# unrolling hay on the ground



## Gopher (Jul 19, 2011)

I've read alot about unrolling hay onto the ground. I'm at the end of my grazing season and conteplating unrolling a bale to start feeding while it is still nice out. Has anyone done that? Opinions? My soil is sandy and could use the nutrients and organic matter that is not consumed. I do not have a bale feeder, only reels, poly wire, and pig tail posts.


----------



## rancher1913 (Dec 5, 2008)

if you have enough cows to clean it up quckly it works, but once they crap or lay on it they won't touch it. it does tear up the surrounding ground and you wll need to reseed unless you have lots of ground and can feed hundreds of feet apart each time and give nature some time to reseed. if you only have a few cows, bale feeders are not that expensive and will pay for them selfs quickly.


----------



## ksfarmer (Apr 28, 2007)

You can do it, but can waste a lot of hay. Especially if the ground is wet or muddy. Don't roll out more that can be consumed on a daily basis and make them clean it up as much as possible. There will still be some waste just from walking on the hay and messing on it.
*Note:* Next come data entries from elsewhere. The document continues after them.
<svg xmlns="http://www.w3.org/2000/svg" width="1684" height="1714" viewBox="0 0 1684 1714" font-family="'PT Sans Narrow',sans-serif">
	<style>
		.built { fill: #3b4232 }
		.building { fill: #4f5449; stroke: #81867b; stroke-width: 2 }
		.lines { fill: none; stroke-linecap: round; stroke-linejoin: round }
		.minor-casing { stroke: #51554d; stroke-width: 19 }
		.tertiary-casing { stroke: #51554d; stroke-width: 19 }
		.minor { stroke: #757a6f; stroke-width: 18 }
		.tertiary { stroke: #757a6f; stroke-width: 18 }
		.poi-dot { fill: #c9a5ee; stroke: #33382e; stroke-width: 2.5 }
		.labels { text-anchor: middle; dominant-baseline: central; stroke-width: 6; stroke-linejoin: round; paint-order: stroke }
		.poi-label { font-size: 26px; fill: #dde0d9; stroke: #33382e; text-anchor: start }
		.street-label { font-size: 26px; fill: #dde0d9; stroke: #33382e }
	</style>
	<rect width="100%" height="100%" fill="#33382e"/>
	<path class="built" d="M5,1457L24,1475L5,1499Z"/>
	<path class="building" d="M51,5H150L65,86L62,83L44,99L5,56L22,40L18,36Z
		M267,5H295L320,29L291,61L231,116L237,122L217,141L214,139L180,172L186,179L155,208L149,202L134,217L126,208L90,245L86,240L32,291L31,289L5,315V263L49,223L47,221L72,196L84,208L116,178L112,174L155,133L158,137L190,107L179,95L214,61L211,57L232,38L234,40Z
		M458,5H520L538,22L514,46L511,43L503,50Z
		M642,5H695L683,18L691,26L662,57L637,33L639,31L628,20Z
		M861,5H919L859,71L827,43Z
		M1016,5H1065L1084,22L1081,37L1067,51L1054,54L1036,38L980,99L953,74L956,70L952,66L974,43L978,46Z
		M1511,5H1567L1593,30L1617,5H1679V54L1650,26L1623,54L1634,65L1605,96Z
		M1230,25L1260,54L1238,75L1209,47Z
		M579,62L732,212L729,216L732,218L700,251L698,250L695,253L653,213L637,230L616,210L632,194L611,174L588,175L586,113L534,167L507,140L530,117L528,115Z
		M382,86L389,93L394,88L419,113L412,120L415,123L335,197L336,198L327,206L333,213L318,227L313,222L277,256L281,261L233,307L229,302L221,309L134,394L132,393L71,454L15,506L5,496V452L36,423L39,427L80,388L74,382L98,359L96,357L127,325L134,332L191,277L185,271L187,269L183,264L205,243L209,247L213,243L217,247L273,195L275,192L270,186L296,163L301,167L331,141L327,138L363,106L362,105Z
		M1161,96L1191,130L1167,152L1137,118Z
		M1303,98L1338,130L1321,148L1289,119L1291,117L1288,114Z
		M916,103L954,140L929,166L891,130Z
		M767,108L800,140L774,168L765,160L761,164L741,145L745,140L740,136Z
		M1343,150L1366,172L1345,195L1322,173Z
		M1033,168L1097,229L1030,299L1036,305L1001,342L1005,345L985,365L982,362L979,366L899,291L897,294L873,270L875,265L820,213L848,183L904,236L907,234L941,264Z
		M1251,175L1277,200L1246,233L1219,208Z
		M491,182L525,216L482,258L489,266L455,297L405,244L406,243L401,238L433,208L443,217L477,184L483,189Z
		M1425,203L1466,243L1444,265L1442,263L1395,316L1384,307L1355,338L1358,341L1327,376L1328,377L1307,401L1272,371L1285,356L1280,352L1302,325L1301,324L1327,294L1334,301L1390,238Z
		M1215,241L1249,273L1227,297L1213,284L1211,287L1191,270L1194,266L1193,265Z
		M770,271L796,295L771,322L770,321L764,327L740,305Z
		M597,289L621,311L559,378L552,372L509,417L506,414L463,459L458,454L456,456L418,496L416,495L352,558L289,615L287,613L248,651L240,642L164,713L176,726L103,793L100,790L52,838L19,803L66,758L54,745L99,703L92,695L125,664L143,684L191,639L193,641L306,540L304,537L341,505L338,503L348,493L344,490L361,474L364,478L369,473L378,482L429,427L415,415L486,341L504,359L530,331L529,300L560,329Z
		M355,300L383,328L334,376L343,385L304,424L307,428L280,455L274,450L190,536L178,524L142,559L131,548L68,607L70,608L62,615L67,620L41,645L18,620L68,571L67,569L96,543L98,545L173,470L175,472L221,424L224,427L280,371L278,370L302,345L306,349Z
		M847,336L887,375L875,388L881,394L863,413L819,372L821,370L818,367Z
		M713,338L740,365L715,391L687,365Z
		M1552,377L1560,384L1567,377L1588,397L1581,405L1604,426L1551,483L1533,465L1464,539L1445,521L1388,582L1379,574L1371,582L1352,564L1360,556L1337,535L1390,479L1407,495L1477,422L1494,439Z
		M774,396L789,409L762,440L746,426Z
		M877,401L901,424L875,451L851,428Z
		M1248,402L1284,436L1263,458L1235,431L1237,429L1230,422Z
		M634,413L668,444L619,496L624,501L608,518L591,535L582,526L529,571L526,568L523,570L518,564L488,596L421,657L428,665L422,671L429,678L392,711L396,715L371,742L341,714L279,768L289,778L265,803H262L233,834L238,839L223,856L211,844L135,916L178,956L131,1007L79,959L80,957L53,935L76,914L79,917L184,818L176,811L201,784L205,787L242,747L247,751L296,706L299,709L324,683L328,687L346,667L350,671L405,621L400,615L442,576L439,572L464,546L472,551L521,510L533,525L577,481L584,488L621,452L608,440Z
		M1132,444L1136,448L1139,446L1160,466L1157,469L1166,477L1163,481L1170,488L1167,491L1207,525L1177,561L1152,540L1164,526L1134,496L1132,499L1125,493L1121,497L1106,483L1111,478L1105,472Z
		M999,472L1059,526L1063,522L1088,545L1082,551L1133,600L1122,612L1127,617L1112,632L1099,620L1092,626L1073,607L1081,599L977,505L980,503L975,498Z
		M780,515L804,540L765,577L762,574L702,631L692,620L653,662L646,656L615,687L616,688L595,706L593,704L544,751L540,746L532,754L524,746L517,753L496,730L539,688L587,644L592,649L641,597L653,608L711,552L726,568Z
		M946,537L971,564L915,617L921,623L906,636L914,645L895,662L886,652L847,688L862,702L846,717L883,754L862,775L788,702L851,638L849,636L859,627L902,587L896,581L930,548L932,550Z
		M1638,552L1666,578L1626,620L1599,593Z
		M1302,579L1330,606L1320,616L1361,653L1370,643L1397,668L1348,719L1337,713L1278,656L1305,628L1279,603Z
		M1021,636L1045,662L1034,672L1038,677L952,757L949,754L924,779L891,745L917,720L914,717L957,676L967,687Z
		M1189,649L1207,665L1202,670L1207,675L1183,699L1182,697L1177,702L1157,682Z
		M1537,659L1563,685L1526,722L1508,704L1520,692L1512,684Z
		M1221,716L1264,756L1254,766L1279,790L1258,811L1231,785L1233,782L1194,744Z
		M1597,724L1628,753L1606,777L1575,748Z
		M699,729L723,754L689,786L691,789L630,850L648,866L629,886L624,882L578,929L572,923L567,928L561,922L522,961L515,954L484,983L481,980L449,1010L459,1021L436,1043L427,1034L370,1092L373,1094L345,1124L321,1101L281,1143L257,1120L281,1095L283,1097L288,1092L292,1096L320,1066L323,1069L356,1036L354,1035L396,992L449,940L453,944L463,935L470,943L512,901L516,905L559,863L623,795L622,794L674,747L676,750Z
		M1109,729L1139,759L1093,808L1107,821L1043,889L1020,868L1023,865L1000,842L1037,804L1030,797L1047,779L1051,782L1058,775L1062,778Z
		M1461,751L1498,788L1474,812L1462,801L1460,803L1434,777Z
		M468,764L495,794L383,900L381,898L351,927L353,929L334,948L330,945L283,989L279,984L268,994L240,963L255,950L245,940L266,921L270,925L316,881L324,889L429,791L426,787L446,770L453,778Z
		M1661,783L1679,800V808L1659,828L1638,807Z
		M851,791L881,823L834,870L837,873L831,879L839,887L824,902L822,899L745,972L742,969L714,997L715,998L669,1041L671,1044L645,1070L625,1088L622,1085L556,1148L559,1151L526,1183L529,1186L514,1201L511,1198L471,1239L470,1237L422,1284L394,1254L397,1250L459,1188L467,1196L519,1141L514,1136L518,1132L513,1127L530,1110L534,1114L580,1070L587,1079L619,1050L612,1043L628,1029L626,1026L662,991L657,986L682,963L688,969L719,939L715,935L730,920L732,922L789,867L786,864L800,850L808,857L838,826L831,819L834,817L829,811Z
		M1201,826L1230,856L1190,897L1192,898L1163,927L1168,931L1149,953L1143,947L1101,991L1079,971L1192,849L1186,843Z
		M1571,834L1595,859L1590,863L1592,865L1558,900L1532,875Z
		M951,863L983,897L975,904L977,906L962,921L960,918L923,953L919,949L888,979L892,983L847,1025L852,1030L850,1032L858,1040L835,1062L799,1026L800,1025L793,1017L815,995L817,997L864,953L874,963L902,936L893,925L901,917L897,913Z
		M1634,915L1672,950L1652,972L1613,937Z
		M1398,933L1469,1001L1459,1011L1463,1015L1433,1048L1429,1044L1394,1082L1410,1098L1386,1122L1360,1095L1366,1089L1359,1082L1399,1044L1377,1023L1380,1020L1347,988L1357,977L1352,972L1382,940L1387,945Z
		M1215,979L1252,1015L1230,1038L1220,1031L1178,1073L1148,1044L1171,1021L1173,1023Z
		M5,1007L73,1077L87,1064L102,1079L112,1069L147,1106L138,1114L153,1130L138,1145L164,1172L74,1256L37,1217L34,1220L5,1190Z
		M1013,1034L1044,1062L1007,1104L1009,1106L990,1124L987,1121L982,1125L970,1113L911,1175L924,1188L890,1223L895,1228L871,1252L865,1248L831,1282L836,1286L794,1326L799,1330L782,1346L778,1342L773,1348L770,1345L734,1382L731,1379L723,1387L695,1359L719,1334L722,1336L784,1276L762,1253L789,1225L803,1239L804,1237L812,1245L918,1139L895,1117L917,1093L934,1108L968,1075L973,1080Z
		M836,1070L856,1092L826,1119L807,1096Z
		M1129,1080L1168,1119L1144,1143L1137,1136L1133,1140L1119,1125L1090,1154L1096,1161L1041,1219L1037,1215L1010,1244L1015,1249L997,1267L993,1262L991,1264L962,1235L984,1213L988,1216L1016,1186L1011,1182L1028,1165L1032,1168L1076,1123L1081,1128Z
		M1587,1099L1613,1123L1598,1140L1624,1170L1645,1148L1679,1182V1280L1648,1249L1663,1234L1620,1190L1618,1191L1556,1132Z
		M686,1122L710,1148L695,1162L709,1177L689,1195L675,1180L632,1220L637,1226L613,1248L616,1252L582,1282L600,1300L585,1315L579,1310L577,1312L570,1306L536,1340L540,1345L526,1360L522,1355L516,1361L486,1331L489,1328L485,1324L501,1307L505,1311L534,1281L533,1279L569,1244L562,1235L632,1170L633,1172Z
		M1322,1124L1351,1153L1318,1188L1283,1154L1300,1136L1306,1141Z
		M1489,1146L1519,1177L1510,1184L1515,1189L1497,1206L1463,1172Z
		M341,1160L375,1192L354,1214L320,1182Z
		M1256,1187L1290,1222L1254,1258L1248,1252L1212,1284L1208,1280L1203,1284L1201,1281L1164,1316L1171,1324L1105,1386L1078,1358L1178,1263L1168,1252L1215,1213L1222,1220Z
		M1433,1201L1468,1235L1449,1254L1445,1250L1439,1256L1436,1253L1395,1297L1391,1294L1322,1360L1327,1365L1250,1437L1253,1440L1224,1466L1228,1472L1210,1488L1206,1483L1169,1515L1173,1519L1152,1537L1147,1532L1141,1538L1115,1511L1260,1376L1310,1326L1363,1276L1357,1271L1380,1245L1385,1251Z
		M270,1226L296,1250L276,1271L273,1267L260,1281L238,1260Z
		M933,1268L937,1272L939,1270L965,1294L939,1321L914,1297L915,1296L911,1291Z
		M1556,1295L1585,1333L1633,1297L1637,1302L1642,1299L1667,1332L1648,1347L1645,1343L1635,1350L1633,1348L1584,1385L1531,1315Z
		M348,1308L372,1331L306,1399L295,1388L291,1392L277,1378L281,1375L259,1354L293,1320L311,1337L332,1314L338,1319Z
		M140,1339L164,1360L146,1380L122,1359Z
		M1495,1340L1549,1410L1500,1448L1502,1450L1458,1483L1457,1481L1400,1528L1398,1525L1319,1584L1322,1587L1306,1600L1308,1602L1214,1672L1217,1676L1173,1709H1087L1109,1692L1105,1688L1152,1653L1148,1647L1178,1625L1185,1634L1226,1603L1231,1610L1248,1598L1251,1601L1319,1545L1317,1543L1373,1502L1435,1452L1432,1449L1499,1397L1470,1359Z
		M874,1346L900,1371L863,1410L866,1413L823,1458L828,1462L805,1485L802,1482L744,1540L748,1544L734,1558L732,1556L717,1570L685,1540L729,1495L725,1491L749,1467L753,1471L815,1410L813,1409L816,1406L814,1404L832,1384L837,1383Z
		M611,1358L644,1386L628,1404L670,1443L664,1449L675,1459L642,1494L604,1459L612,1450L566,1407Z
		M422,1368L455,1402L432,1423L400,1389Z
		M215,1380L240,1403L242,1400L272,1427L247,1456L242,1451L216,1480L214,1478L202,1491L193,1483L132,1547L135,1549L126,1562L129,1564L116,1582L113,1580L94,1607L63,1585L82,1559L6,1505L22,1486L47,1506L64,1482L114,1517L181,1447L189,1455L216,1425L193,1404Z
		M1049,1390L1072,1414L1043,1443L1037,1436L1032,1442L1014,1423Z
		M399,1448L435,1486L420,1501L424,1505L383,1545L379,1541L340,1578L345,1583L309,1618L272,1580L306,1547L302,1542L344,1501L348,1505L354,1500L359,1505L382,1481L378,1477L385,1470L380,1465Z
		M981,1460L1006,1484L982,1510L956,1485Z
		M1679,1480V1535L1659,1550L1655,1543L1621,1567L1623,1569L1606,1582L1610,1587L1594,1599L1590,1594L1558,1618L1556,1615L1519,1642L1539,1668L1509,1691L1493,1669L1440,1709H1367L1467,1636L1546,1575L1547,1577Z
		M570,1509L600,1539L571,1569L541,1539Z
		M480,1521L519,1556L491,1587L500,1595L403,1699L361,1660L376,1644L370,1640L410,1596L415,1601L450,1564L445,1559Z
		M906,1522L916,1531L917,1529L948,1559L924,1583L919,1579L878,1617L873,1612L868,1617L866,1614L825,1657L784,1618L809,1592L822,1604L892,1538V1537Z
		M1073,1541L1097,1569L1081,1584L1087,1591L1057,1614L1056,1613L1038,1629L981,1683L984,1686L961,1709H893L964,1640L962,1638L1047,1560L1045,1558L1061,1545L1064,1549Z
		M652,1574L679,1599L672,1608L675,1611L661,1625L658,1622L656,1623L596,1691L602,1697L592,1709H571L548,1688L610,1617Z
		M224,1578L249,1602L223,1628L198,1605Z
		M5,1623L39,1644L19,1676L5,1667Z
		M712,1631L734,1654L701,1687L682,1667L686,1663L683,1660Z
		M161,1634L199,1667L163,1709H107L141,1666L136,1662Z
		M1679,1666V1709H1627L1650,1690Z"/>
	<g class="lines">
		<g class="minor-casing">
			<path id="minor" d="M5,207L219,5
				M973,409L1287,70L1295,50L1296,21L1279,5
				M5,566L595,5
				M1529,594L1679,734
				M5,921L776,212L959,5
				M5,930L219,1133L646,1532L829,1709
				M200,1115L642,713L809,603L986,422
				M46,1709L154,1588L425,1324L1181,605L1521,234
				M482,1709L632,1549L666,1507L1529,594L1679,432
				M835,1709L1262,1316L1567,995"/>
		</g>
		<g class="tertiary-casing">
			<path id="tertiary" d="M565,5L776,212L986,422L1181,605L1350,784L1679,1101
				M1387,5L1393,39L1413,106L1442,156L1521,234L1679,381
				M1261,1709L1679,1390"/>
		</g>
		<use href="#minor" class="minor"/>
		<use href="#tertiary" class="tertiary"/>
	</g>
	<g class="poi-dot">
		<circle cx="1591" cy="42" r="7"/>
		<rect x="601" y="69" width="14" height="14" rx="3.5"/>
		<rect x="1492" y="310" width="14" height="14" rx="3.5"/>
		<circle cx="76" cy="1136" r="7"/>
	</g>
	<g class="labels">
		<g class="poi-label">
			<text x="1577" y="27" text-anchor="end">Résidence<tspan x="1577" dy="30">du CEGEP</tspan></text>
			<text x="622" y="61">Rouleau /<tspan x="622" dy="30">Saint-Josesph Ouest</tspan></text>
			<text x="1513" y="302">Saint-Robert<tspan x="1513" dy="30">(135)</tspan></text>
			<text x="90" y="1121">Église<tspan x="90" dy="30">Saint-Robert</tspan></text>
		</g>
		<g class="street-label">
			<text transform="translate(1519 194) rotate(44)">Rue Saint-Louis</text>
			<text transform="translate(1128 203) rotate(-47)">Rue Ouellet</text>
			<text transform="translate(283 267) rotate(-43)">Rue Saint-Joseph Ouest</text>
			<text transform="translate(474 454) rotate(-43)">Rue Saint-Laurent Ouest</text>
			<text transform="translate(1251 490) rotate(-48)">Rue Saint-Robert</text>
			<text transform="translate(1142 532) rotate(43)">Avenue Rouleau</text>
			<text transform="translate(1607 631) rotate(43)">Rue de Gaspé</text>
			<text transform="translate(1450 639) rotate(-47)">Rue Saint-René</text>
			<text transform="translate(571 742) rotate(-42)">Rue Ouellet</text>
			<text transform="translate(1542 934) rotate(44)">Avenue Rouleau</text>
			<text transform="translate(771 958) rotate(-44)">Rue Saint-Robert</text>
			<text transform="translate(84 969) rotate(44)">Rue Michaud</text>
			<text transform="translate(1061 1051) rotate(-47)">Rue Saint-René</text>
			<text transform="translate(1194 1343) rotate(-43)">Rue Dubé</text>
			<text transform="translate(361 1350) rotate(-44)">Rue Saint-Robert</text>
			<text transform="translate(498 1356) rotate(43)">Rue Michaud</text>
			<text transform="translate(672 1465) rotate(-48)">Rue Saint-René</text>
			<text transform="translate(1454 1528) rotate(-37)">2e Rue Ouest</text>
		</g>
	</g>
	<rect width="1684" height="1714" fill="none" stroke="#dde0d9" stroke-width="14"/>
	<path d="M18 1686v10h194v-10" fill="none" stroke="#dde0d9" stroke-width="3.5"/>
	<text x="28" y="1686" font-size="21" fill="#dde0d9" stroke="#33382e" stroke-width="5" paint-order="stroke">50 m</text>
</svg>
edit" Rancher makes good points. It is hard on the grass you feed on.


----------



## oneokie (Aug 14, 2009)

Question. 
What type of soil and varieties of grass do you have that you experience the kind of damage you are speaking of in relation to feeding by unrolling hay bales?


----------



## springvalley (Jun 23, 2009)

It doesn`t really matter what kinda ground you have, what the guys have suggested above is right. We use to rollout our bales to feed stocker cows and it works ok if they clean it up quickly. But if they don`t they will make a mess out of the left overs. We used a bale feeder after that, on cement, and worked alot better. > Thanks Marc


----------



## agmantoo (May 23, 2003)

Rolling out hay is a great way to feed round bales. Timid cows will get a chance to eat, very little hay is wasted and areas that are low in nutrients can be built up with the manure that is dropped as the animals eat. I have a rather inexpensive device that fits the 3 point hitch. I can transport the bale, unroll as little or as much as the bale contains where I want in the pasture. If I recall correctly the device sold for $400 when I bought it roughly $12 years ago. I experienced almost no waste as I put out what I wanted the cattle to have daily. There was very little pugging as I rotated the feeding location each time I fed. Before I went to this method of feeding round bales I had one of the very expensive trailer bale feeders and there was always mud where the cattle concentrated as they ate. Even though I took a financial loss, I was truly happy to see that feeder turn the corner as the new owner pulled it away.


----------



## francismilker (Jan 12, 2006)

I unroll my round bales and feed them with great success provided I only put enough out for them for the day's eating. I try to do it on my poorest ground and can see noticeably greener grass there the following spring. In fact, I've actually started (two years ago) tossing some common bermuda grass seed out in the line the I'm fixing to unroll hay. The cattle stomp it in to the ground and fertilize it well for me and it makes a good stand the following growing season. I've got some of the most pitiful excuse for grazing ground in the world down in one of my river bottoms that's nothing other than blow sand. You can look down there and see exactly where I've sowed seed and unrolled a bale last year. It's the only ground that has enough organic matter in it to hold enough moisture to sprout and sustain grass growth.


----------



## Gopher (Jul 19, 2011)

That is what I'm planning on doing. Using polywire to basically strip graze what I roll out. Essentially rolling out the whole thing and putting a polywire perpendicular to it so it basically lasts 5 days. 5 days is my estimate on how long a bale would last. I've read a lot about the advantages of feeding on the ground regarding what the pasture looks like in the future. I like the idea of putting down some seed (white clover in my case). I guess I look at hay as feed. But also organic matter and nutrients that my soil needs. Thank you all for your comments.


----------